10 de agosto de 2014

Los edificios derruidos.


Dos tristes fieras fueron juntas a un funeral.
El fuego, canción seca, entonando con voz afinada las tristes notas de humedad en sus ojos, el acorde de las hienas que en un derroche de maldad apartó a una fiera de sus brazos para no verla más.
Los pastos fatigados, las colinas abrasadas, los amigos que se acercaron, tendidos en ristra, algunos muertos en vano, otros con ojos abiertos y sorpresa sincera, preguntándose el por qué de la atrocidad. Calíope de pie entre ellos, frente al hoyo negro, sollozando junto al cadáver de Faro, pendiente de la promesa de que su chico no regresaría hasta derrotar a la bestia que privaba su corazón de paz.

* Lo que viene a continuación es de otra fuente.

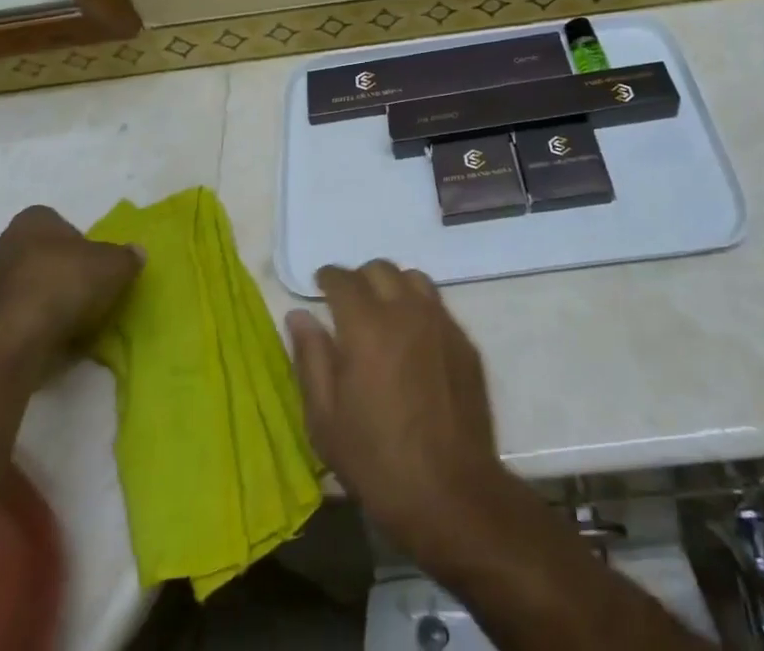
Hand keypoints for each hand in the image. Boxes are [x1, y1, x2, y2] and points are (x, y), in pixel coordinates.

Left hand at [0, 206, 141, 371]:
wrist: (15, 339)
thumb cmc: (66, 283)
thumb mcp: (115, 265)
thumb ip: (126, 257)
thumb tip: (136, 254)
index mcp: (30, 221)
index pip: (53, 223)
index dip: (74, 243)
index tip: (89, 264)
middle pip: (28, 255)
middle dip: (47, 270)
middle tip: (74, 291)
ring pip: (12, 289)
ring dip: (30, 302)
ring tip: (60, 323)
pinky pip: (4, 322)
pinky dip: (19, 330)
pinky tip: (42, 343)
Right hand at [287, 261, 507, 564]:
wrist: (451, 493)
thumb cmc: (377, 462)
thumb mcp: (325, 420)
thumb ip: (310, 359)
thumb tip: (299, 315)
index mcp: (365, 326)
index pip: (343, 279)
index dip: (328, 277)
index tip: (320, 284)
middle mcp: (404, 311)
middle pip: (380, 269)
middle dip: (359, 278)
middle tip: (348, 302)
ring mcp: (439, 322)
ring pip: (413, 278)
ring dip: (392, 285)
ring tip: (382, 312)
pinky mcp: (463, 341)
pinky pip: (437, 304)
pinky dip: (418, 306)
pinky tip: (413, 336)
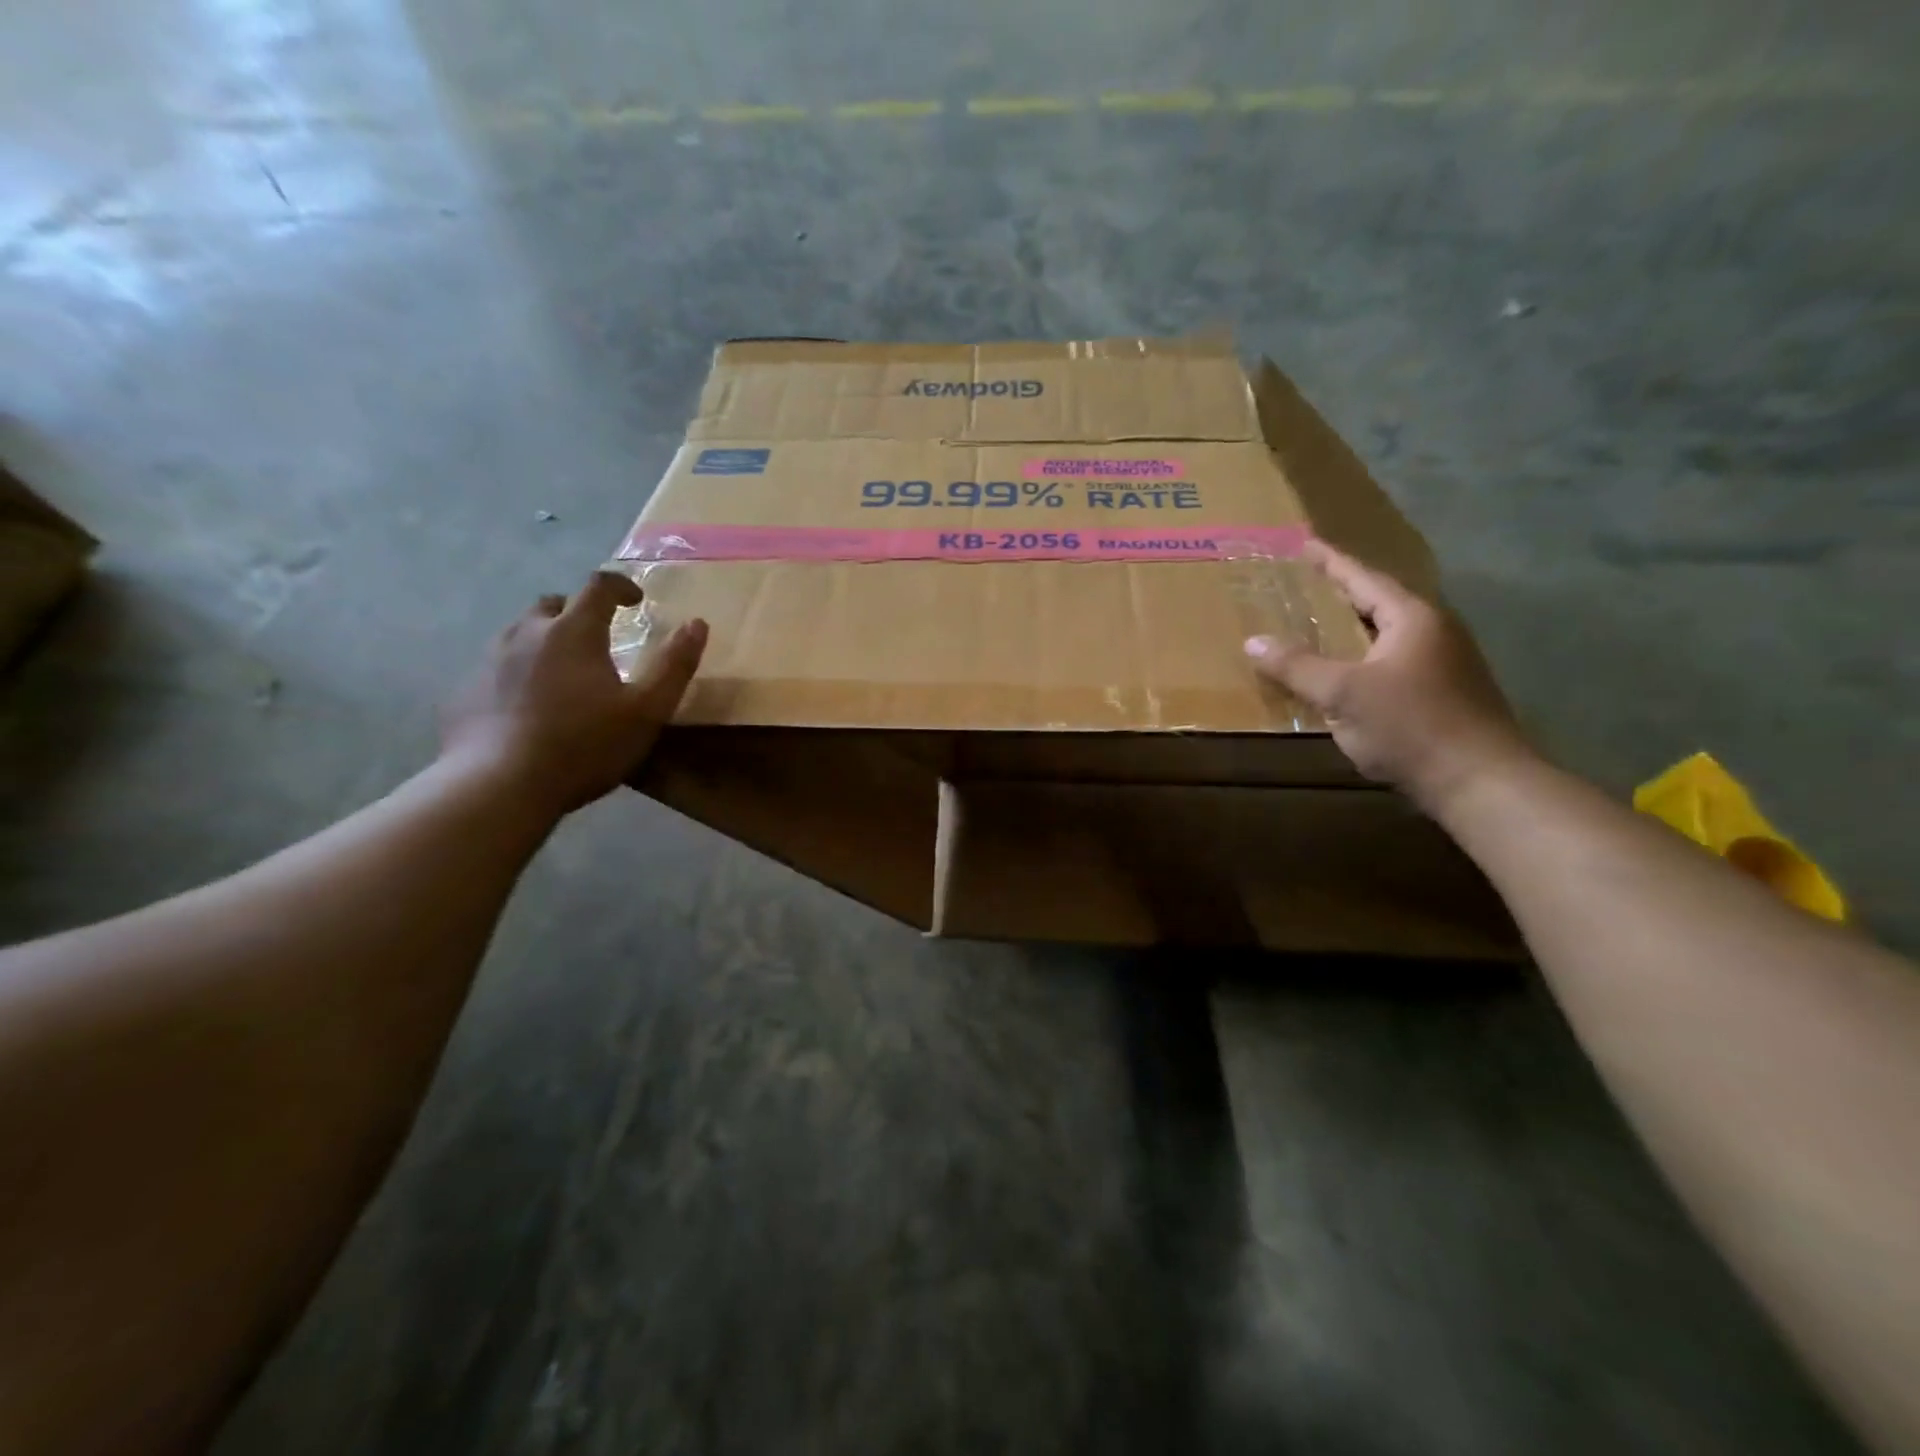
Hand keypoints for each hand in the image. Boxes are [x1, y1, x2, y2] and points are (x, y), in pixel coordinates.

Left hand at [442, 570, 707, 813]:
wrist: (499, 786)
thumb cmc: (584, 745)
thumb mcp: (647, 710)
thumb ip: (674, 666)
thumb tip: (697, 624)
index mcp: (574, 632)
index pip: (598, 586)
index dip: (621, 586)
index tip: (636, 600)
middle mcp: (527, 634)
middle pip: (554, 605)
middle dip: (579, 612)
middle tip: (599, 638)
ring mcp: (489, 660)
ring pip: (521, 634)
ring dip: (547, 640)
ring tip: (565, 672)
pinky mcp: (466, 691)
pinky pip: (498, 667)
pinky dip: (520, 672)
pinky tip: (531, 705)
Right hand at [1244, 542, 1535, 810]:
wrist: (1480, 783)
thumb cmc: (1411, 727)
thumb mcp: (1343, 694)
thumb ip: (1297, 666)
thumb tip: (1253, 642)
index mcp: (1412, 618)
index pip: (1363, 578)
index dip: (1330, 561)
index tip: (1304, 543)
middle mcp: (1434, 632)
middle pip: (1378, 602)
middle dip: (1340, 594)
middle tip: (1303, 586)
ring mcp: (1444, 664)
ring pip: (1387, 634)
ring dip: (1352, 629)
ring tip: (1317, 628)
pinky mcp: (1445, 694)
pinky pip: (1393, 662)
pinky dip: (1363, 658)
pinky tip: (1345, 675)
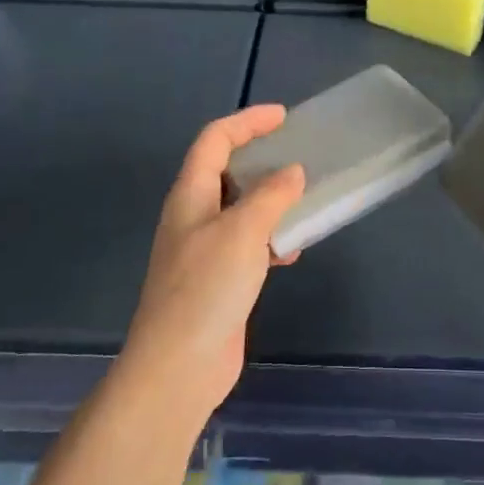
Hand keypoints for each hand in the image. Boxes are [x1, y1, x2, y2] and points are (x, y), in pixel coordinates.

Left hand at [118, 105, 305, 425]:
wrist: (179, 367)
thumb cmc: (206, 288)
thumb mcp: (243, 232)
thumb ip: (271, 196)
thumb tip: (293, 172)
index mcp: (190, 195)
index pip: (214, 140)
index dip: (247, 122)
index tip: (284, 117)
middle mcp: (194, 216)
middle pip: (225, 171)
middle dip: (260, 157)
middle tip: (298, 153)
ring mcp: (204, 250)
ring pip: (241, 208)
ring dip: (271, 200)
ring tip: (304, 199)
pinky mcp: (219, 279)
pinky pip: (249, 243)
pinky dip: (271, 237)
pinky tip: (292, 251)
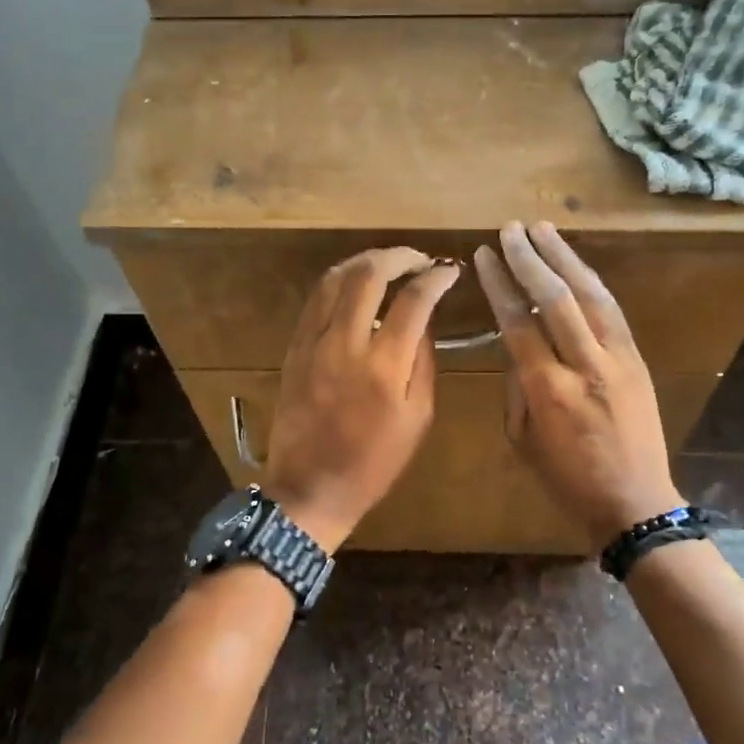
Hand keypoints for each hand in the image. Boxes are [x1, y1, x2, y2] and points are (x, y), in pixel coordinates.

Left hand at [265, 248, 460, 551]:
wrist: (310, 488)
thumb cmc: (374, 462)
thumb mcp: (418, 418)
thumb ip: (424, 362)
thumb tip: (424, 320)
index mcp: (383, 366)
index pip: (414, 300)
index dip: (435, 277)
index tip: (450, 270)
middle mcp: (345, 343)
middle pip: (369, 274)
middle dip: (398, 256)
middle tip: (418, 259)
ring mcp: (313, 342)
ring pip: (335, 278)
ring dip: (365, 261)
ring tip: (388, 264)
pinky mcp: (294, 347)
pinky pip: (315, 299)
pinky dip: (339, 282)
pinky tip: (355, 285)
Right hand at [473, 222, 685, 546]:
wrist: (634, 502)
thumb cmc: (567, 478)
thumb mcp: (522, 439)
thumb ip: (517, 387)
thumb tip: (516, 347)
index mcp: (548, 390)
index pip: (518, 322)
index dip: (500, 285)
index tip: (484, 256)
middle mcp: (585, 365)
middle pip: (556, 298)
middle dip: (530, 258)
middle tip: (510, 229)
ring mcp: (618, 359)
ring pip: (590, 294)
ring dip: (564, 257)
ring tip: (542, 229)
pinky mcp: (638, 359)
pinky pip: (612, 310)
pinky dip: (591, 281)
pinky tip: (576, 264)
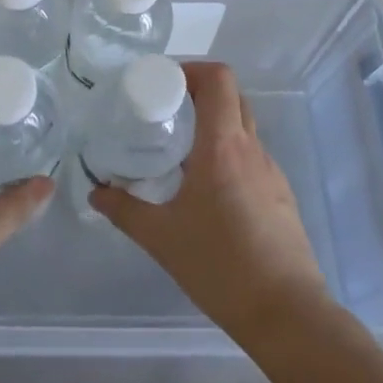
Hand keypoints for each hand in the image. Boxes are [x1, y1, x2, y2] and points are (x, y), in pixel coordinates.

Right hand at [91, 61, 329, 346]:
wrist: (286, 314)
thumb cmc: (220, 266)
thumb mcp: (161, 237)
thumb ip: (124, 210)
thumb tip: (96, 193)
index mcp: (223, 145)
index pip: (218, 79)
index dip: (192, 69)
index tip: (163, 82)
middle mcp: (251, 148)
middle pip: (232, 96)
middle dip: (200, 92)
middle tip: (166, 110)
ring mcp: (271, 171)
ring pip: (243, 126)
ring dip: (215, 123)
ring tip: (181, 148)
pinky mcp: (280, 195)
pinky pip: (251, 156)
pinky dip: (228, 153)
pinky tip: (207, 188)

Prometió ser su pareja, prometió volver con la integridad ilesa para estar con ella, y ella esperaba, sin más esperanza de que la espera acabara como mereciera acabar.

3 de agosto de 2014

Oscura sinceridad.


Seguí descendiendo y descendiendo en aquella oscuridad total, hasta tocar el fondo con mi espalda, abrir los ojos y tardar segundos en distinguir la tenue luz que iluminaba el sombrío lugar.
¿Dónde me encontraba? Con ojos confusos observaba las paredes rectas, viejas y deshechas. ¿Me había acostumbrado ya a la luz? Unas lámparas de neón en el techo, recto, viejo y derruido descansaban, rotas y deshechas como el resto de la habitación. Sin embargo, una suave luz anaranjada se filtraba tímidamente por un resquicio en lo alto de una pared, a mi derecha, junto con hilos gruesos de niebla del color de la luz, que se desgranaban y deshacían al entrar en el lugar. El suelo, sucio, poblado de guijarros y azulejos caídos de las paredes blancas, llenas de agujeros que revelaban el ladrillo. Recordaba todo lo que había pasado. Calíope. Luchadora. Sin embargo, no sentía dolor alguno, de ningún tipo, y pensando esto dirigí mi mano a la herida en mi abdomen, intrigado. Sin embargo, con sonido de cadenas, mi brazo solo pudo avanzar la mitad del viaje.